>>

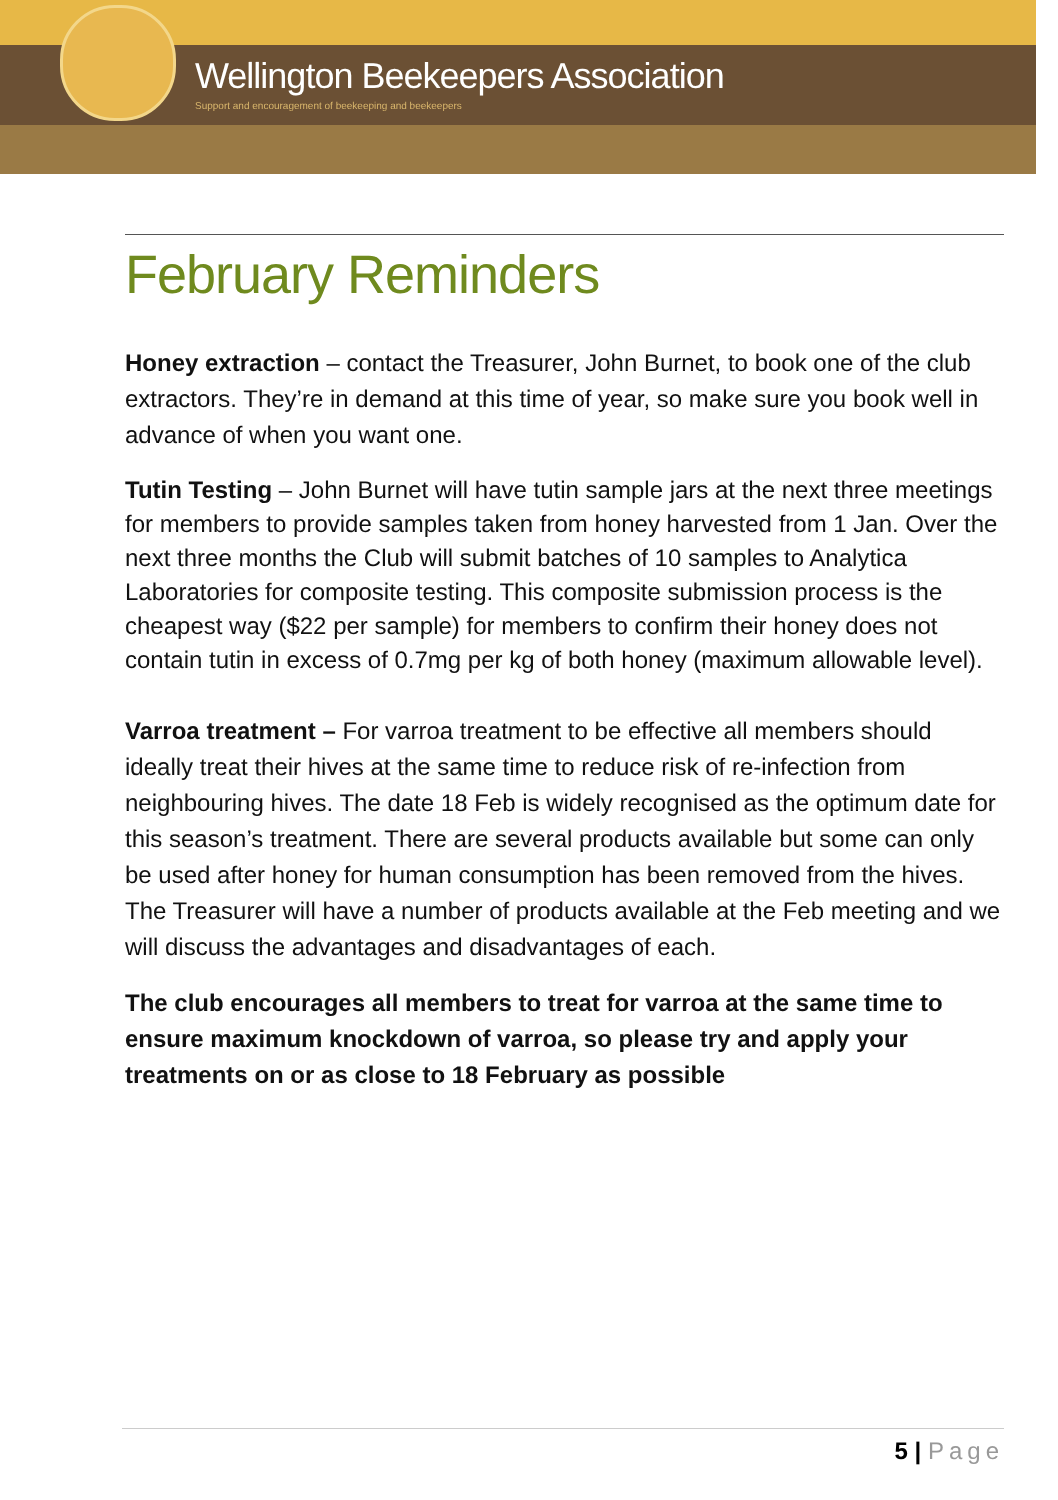Wellington Beekeepers Association
Support and encouragement of beekeeping and beekeepers
February Reminders
Honey extraction – contact the Treasurer, John Burnet, to book one of the club extractors. They’re in demand at this time of year, so make sure you book well in advance of when you want one.
Tutin Testing – John Burnet will have tutin sample jars at the next three meetings for members to provide samples taken from honey harvested from 1 Jan. Over the next three months the Club will submit batches of 10 samples to Analytica Laboratories for composite testing. This composite submission process is the cheapest way ($22 per sample) for members to confirm their honey does not contain tutin in excess of 0.7mg per kg of both honey (maximum allowable level).
Varroa treatment – For varroa treatment to be effective all members should ideally treat their hives at the same time to reduce risk of re-infection from neighbouring hives. The date 18 Feb is widely recognised as the optimum date for this season’s treatment. There are several products available but some can only be used after honey for human consumption has been removed from the hives. The Treasurer will have a number of products available at the Feb meeting and we will discuss the advantages and disadvantages of each.
The club encourages all members to treat for varroa at the same time to ensure maximum knockdown of varroa, so please try and apply your treatments on or as close to 18 February as possible
5 | Page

<<

Assigned task
Only the lines from the one that contains "Varroa treatment –" to the end of the data should be output, exactly as they appear.

Answer box
Varroa treatment – For varroa treatment to be effective all members should ideally treat their hives at the same time to reduce risk of re-infection from neighbouring hives. The date 18 Feb is widely recognised as the optimum date for this season’s treatment. There are several products available but some can only be used after honey for human consumption has been removed from the hives. The Treasurer will have a number of products available at the Feb meeting and we will discuss the advantages and disadvantages of each.
The club encourages all members to treat for varroa at the same time to ensure maximum knockdown of varroa, so please try and apply your treatments on or as close to 18 February as possible
5 | Page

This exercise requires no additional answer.